*Task requirements*. Please print the passage on tQL filtering and grouping word for word, from "If we use filters" up to and including "in this range.".

*Document*.
If we use filters in the Where clause, tQL creates a range of objects which contains nested by conditions and calculates aggregates of all nested values in this range.
select converted priorityId as priority
, statusId as status
, custom.worklogs.workerId
, count(custom.worklogs.duration) as worklogs
from ticket
Where custom.worklogs[workerId like '0511ca9b-e20f-43c5-b59c-f864385b46d7']
group by priorityId, statusId, custom.worklogs[].workerId
priority | status | Worklogs - workerId | worklogs |
Major | Closed | Michal Jandura | 74 |
Major | Closed | Marek Schmidt | 19 |
Major | Closed | Jaroslav Lehar | 8 |
Major | Closed | Petr Kropík | 8 |
Major | Closed | Jan Tecl | 5 |
Major | Closed | Jira Synchronizace | 4 |
Major | Closed | Petr Žoček | 3 |
Major | Closed | Martin Tměj | 3 |
When we use bucket filters in a Group by clause, only nested values which support condition expressions will be aggregated
select converted priorityId as priority
, statusId as status
, custom.worklogs.workerId
, count(custom.worklogs.duration) as worklogs
from ticket
Where custom.worklogs[workerId like '0511ca9b-e20f-43c5-b59c-f864385b46d7']
group by priorityId, statusId, custom.worklogs[workerId like '0511ca9b-e20f-43c5-b59c-f864385b46d7'].workerId
Priority | status | Worklogs - workerId | worklogs |
Major | Closed | Michal Jandura | 74 |
Major | In progress | Michal Jandura | 100 |
Blocker | Closed | Michal Jandura | 30 |
Minor | Closed | Michal Jandura | 14 |
Critical | Closed | Michal Jandura | 40 |
Nested Grouping
In tQL, aggregation functions like sum(), count(), max(), min(), and avg() can be used in combination with complex painless scripts to perform sophisticated transformations and calculations on data. These aggregation functions allow you to extract meaningful insights from your dataset by summarizing values and applying conditions. This type of complex aggregation is useful when you want to group documents based on certain attributes, such as extracting specific parts of a timestamp (e.g., month) and calculating aggregates like the average or maximum month of creation for tickets in a Closed status. This example is used to perform aggregation over a complex, nested structure, allowing users to group tickets by project and task type while applying conditions (e.g., tasks that are inactive and have non-null id) to the data. This scenario would be useful when you want to group and aggregate tasks across all statuses (active or inactive), comparing worklog durations and counting task IDs and priority names for each group.
select converted chars.project
, tasks.taskType
, sum('def d ;
if (doc["custom.worklogs.duration"].size()!=0)
{d=doc["custom.worklogs.duration"].value; }
else d=0;
return d')
, count(tasks.id)
, count(priorityName)

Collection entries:
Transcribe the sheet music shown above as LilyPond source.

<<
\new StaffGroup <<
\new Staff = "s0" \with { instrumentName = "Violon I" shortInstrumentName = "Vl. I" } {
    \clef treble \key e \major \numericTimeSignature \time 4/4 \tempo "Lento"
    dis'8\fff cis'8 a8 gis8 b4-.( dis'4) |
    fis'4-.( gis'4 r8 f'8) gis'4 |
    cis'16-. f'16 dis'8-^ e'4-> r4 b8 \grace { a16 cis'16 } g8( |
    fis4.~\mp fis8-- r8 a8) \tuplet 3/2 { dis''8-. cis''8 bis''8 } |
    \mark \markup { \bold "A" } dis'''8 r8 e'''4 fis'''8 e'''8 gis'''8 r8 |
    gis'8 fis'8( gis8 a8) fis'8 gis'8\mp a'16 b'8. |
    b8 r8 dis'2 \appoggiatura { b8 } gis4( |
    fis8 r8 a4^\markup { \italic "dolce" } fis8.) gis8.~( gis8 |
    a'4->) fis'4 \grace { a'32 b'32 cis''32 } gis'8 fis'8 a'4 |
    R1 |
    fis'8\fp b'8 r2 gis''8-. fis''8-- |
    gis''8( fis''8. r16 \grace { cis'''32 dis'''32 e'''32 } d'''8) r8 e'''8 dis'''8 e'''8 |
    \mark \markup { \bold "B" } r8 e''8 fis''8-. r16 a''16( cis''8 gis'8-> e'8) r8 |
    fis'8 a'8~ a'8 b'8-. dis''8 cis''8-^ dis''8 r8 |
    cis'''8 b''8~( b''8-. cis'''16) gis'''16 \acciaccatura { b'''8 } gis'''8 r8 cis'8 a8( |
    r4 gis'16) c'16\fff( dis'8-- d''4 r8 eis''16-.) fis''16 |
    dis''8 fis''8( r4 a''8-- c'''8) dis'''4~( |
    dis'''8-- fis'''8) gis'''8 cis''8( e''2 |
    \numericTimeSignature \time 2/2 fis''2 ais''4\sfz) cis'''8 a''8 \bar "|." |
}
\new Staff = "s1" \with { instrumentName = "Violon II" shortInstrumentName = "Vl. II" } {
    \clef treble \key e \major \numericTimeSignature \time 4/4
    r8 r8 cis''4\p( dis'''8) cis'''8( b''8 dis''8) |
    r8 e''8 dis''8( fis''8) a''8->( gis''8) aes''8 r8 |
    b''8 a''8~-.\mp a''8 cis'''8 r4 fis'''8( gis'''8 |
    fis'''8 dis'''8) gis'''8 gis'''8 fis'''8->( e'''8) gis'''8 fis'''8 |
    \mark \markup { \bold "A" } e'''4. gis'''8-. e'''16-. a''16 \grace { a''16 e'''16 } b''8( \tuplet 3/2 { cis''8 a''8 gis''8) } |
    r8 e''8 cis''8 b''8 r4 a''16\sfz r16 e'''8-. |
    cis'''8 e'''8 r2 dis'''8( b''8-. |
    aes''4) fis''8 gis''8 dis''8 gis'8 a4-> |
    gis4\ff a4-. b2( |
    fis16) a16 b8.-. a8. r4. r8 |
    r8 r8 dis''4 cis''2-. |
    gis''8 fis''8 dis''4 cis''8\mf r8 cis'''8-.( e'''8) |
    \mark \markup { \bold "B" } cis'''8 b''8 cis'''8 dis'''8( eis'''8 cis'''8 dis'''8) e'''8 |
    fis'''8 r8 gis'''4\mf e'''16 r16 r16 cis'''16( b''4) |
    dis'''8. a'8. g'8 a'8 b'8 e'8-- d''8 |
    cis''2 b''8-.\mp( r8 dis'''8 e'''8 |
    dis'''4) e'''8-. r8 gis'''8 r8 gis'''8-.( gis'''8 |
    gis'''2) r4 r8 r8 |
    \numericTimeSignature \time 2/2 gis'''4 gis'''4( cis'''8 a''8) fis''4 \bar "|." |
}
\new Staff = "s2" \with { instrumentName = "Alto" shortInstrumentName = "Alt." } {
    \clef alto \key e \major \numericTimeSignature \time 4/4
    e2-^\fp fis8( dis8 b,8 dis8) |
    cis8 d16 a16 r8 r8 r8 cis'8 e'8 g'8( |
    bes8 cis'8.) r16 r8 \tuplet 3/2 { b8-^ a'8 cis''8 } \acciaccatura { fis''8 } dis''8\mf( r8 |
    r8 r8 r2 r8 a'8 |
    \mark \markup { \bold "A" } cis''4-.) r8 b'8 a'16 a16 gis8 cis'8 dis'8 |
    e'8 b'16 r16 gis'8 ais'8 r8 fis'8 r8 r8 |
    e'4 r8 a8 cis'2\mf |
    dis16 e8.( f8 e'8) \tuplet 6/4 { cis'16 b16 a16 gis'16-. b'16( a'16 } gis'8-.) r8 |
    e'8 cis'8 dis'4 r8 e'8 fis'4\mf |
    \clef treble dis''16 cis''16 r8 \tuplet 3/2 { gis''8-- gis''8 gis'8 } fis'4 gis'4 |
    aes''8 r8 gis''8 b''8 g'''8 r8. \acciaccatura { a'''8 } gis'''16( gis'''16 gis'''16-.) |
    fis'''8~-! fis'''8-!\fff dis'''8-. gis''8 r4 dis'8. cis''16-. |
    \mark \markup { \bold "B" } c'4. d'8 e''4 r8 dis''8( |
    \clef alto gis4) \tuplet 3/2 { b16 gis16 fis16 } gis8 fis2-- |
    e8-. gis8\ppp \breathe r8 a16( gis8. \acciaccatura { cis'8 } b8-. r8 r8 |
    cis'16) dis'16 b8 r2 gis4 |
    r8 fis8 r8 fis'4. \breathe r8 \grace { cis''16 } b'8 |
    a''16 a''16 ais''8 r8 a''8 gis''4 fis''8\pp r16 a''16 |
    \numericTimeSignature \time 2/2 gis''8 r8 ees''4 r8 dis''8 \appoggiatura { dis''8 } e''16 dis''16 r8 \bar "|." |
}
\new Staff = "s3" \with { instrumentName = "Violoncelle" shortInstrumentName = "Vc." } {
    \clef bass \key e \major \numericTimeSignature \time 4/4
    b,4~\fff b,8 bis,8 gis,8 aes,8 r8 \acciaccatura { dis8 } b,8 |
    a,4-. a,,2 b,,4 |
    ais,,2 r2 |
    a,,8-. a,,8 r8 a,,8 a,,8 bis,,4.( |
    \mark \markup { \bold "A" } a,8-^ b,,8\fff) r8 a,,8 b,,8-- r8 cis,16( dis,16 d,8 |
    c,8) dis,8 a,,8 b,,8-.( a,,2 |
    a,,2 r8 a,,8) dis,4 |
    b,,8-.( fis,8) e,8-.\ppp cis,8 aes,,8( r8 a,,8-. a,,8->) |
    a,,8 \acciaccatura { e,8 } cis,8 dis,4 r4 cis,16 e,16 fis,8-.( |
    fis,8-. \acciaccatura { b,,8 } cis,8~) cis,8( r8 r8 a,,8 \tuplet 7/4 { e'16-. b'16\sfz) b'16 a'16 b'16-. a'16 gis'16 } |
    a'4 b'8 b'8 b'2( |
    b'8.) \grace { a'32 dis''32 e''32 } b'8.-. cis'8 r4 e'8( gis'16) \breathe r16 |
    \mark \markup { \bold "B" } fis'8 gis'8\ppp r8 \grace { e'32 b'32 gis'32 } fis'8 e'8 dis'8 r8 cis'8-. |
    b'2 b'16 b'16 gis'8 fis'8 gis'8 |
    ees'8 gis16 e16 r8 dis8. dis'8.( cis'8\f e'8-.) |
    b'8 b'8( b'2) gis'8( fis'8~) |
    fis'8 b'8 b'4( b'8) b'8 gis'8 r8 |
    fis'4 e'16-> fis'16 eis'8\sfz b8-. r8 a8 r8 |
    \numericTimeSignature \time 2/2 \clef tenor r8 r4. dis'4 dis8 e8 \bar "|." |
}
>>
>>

*Solution to this task*.
If we use filters in the Where clause, tQL creates a range of objects which contains nested by conditions and calculates aggregates of all nested values in this range.